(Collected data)
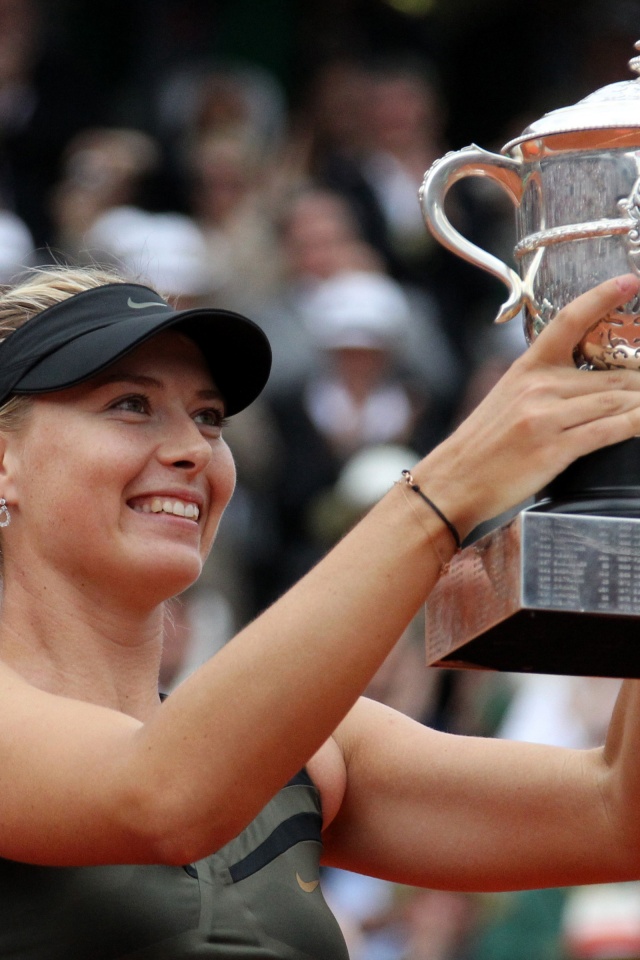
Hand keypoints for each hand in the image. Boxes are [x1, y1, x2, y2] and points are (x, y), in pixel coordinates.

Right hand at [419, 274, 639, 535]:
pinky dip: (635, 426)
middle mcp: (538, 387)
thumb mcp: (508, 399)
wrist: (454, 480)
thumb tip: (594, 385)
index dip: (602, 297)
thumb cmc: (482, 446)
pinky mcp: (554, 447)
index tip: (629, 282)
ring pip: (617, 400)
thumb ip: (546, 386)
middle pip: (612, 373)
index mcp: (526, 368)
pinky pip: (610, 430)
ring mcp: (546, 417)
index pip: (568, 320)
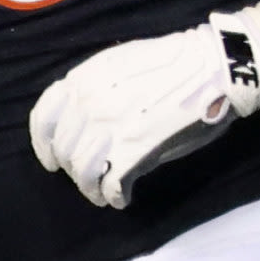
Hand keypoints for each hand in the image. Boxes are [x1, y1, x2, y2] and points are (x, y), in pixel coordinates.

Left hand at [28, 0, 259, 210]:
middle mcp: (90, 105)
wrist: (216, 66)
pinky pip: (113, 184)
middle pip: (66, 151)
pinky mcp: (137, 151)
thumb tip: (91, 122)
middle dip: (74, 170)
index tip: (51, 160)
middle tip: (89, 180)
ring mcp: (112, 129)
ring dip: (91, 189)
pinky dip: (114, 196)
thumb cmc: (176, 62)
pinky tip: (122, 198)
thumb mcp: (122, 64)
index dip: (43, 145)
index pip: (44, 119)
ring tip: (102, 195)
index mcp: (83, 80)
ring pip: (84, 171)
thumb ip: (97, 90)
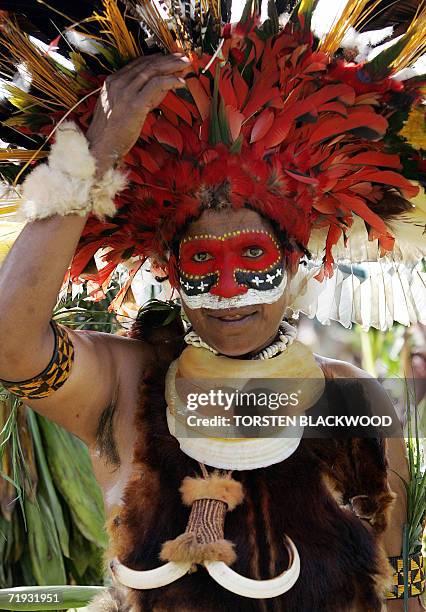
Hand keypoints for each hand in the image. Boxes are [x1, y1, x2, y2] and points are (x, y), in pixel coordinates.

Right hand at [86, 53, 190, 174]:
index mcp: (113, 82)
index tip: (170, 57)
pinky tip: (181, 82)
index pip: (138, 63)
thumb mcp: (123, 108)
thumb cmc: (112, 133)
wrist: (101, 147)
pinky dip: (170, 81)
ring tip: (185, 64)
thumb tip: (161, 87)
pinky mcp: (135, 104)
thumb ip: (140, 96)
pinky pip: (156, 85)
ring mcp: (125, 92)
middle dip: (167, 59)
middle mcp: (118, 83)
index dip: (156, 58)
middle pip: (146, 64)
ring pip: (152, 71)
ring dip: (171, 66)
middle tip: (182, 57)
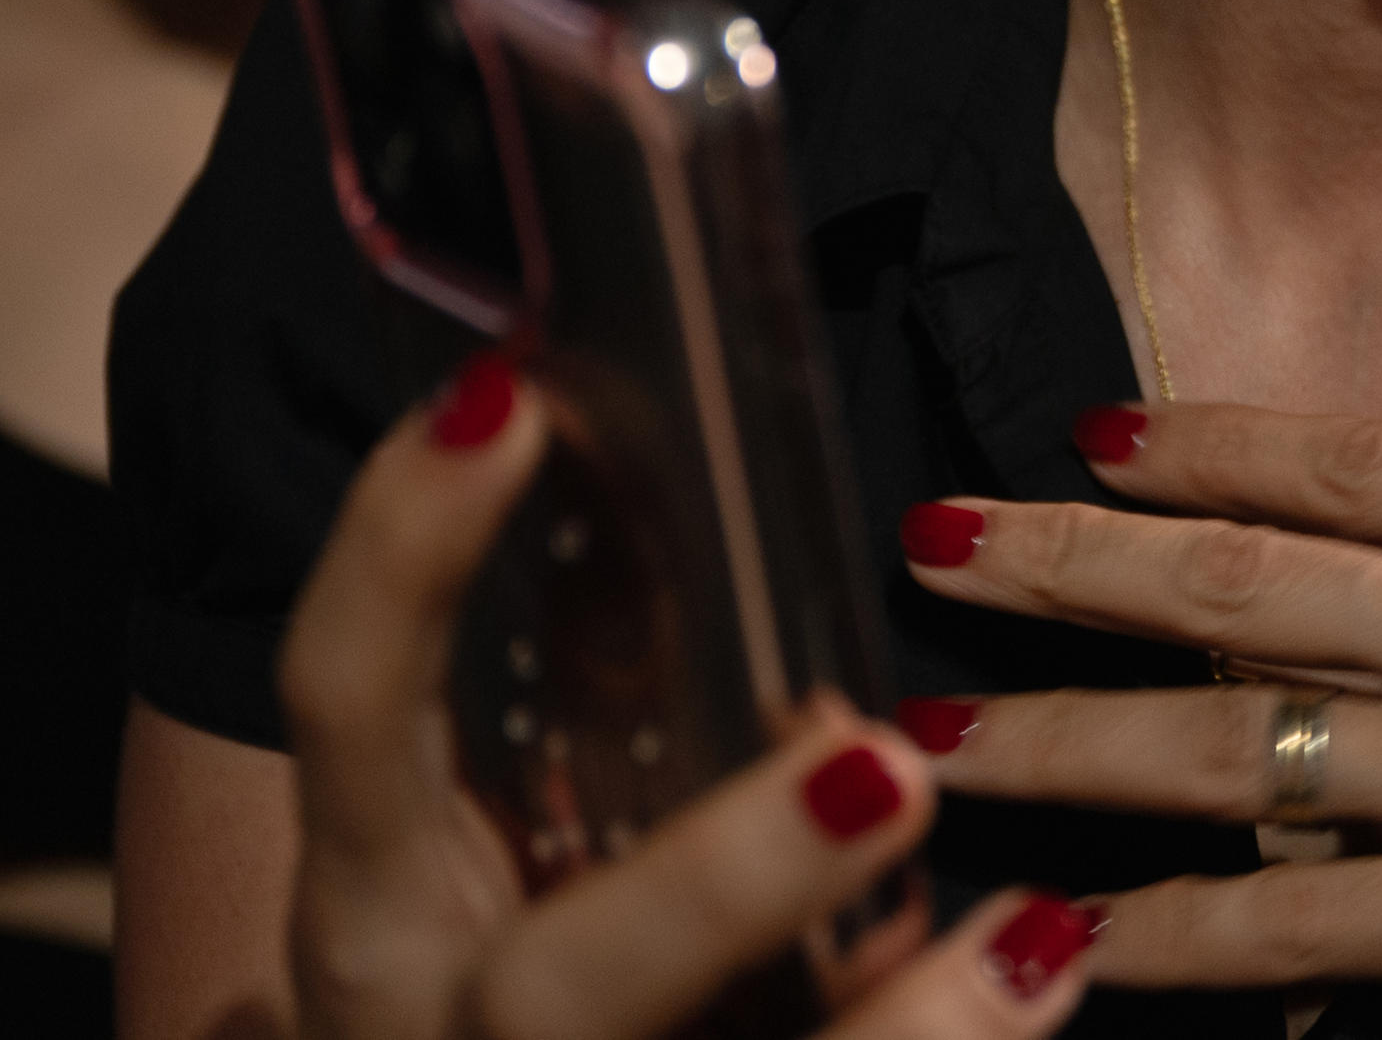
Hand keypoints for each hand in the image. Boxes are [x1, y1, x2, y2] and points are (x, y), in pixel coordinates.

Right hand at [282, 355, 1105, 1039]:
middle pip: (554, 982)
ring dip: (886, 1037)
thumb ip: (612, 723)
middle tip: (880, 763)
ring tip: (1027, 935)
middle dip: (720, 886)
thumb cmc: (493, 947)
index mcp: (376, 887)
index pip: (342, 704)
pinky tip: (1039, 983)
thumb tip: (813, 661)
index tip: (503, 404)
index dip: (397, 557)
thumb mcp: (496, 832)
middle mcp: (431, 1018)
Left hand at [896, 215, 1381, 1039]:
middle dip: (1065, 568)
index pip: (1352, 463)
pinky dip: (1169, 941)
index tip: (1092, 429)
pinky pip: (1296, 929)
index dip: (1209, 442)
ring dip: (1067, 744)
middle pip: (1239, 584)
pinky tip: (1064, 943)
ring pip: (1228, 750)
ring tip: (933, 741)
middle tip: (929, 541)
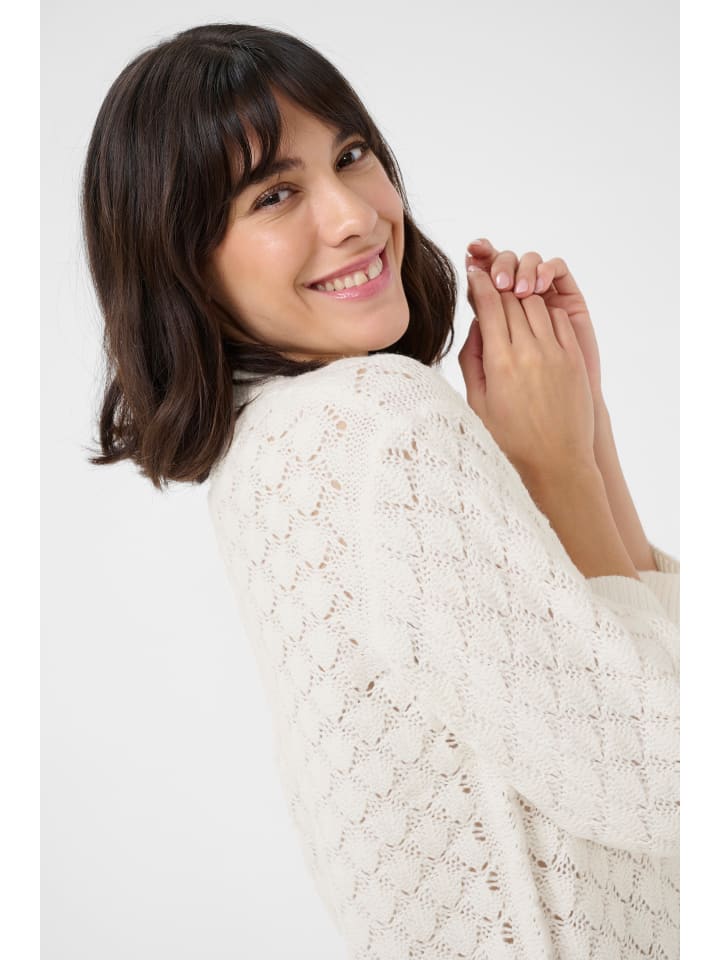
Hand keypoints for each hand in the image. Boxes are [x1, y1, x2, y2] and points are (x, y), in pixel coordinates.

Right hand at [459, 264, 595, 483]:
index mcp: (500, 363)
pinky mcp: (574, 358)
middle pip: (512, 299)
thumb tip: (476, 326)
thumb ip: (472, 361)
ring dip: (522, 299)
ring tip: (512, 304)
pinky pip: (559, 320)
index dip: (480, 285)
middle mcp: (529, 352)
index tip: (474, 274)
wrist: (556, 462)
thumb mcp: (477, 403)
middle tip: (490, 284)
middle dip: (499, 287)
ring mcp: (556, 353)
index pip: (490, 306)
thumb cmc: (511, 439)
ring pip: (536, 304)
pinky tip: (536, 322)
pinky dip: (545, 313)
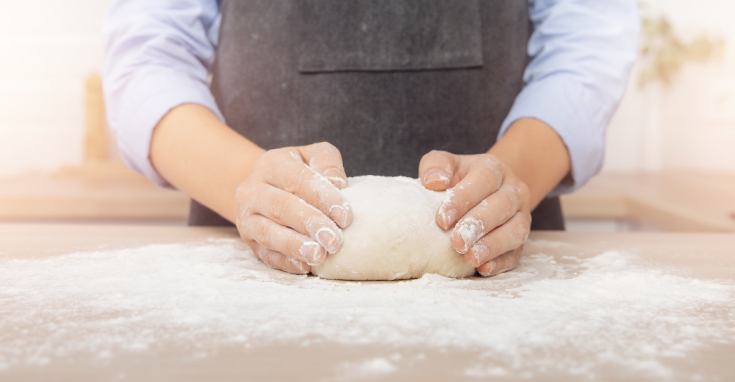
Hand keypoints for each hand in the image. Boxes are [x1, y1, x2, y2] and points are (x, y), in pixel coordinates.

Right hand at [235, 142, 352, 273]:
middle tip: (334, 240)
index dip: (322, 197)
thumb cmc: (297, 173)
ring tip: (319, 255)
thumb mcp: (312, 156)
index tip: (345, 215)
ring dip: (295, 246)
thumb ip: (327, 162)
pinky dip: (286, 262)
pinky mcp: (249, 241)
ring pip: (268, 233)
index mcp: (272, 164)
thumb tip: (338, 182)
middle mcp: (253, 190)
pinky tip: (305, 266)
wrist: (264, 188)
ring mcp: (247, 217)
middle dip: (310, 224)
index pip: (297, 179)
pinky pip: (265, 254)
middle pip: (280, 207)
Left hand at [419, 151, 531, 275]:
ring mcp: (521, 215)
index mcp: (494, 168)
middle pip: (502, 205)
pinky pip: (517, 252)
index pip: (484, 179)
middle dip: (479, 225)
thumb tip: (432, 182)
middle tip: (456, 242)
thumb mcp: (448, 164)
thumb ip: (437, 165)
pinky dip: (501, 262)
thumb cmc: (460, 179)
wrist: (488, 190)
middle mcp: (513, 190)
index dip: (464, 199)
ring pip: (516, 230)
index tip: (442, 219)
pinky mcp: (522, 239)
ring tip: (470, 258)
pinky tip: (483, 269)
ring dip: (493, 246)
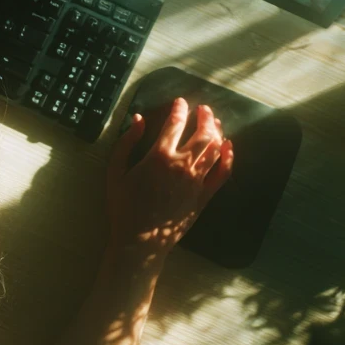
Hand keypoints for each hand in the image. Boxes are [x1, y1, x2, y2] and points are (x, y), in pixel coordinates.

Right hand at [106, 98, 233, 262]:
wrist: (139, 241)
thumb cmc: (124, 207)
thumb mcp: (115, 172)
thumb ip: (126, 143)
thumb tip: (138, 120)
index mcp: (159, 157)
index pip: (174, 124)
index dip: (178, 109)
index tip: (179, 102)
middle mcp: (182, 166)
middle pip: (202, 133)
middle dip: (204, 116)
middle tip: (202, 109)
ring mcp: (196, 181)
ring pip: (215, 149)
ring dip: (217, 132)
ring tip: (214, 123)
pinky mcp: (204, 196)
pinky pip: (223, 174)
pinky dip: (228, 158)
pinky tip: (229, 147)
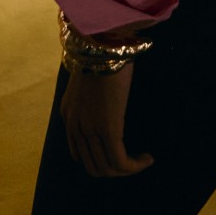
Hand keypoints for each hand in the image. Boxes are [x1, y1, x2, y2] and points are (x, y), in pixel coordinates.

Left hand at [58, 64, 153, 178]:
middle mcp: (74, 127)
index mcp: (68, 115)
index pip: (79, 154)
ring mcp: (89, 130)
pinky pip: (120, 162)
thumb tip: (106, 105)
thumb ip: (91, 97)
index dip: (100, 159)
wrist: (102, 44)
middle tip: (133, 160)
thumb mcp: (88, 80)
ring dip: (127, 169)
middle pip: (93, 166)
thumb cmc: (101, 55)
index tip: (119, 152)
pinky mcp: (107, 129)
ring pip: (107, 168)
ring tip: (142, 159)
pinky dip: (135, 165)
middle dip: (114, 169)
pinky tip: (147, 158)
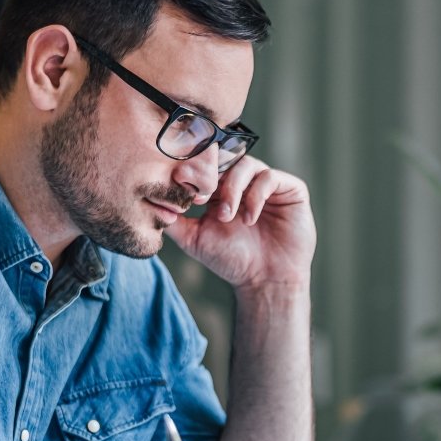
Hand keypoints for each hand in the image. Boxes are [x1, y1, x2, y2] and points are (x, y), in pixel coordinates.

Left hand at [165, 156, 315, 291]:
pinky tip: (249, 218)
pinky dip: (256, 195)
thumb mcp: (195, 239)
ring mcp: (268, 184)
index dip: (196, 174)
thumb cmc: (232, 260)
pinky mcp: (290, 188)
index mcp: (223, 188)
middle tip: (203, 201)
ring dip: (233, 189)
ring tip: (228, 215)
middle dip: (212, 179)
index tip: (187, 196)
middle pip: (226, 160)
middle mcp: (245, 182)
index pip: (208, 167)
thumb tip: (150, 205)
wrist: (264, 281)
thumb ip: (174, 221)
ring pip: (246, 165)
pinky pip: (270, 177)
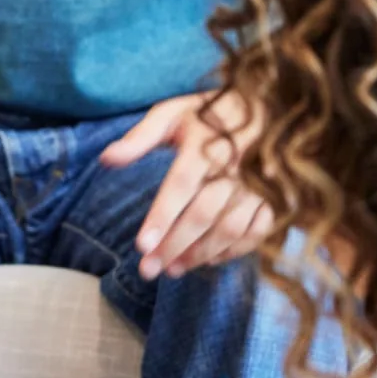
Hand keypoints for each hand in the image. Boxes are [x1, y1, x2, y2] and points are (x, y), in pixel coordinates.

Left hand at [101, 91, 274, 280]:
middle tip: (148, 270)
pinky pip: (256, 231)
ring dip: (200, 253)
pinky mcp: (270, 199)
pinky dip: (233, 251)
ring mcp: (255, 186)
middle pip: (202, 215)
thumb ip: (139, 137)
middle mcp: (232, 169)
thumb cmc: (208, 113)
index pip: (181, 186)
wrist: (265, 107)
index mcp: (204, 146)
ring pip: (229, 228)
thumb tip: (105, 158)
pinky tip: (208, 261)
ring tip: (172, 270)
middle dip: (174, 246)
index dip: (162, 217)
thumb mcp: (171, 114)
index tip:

#### How to complete this task:
Using the data above, which lines fall from the one with "thumb mcp: (122, 64)" through the one with "index pip: (138, 63)"? Repeat them exactly, ends included, minus any pictures.

#### Task response:
thumb mcp: (122, 64)
index dip: (43, 145)
index pip: (44, 119)
ring tip: (102, 195)
index mcp: (83, 80)
ring pip: (84, 171)
thumb ip: (97, 90)
Hand keypoints for each hand in the image. Boxes are [x1, y1, x2, y2] and points are (x, y), in pixel coordinates.

Right hand at [86, 53, 190, 174]:
index mcp: (113, 82)
index tip: (170, 57)
pinky tip: (181, 82)
index pip: (138, 63)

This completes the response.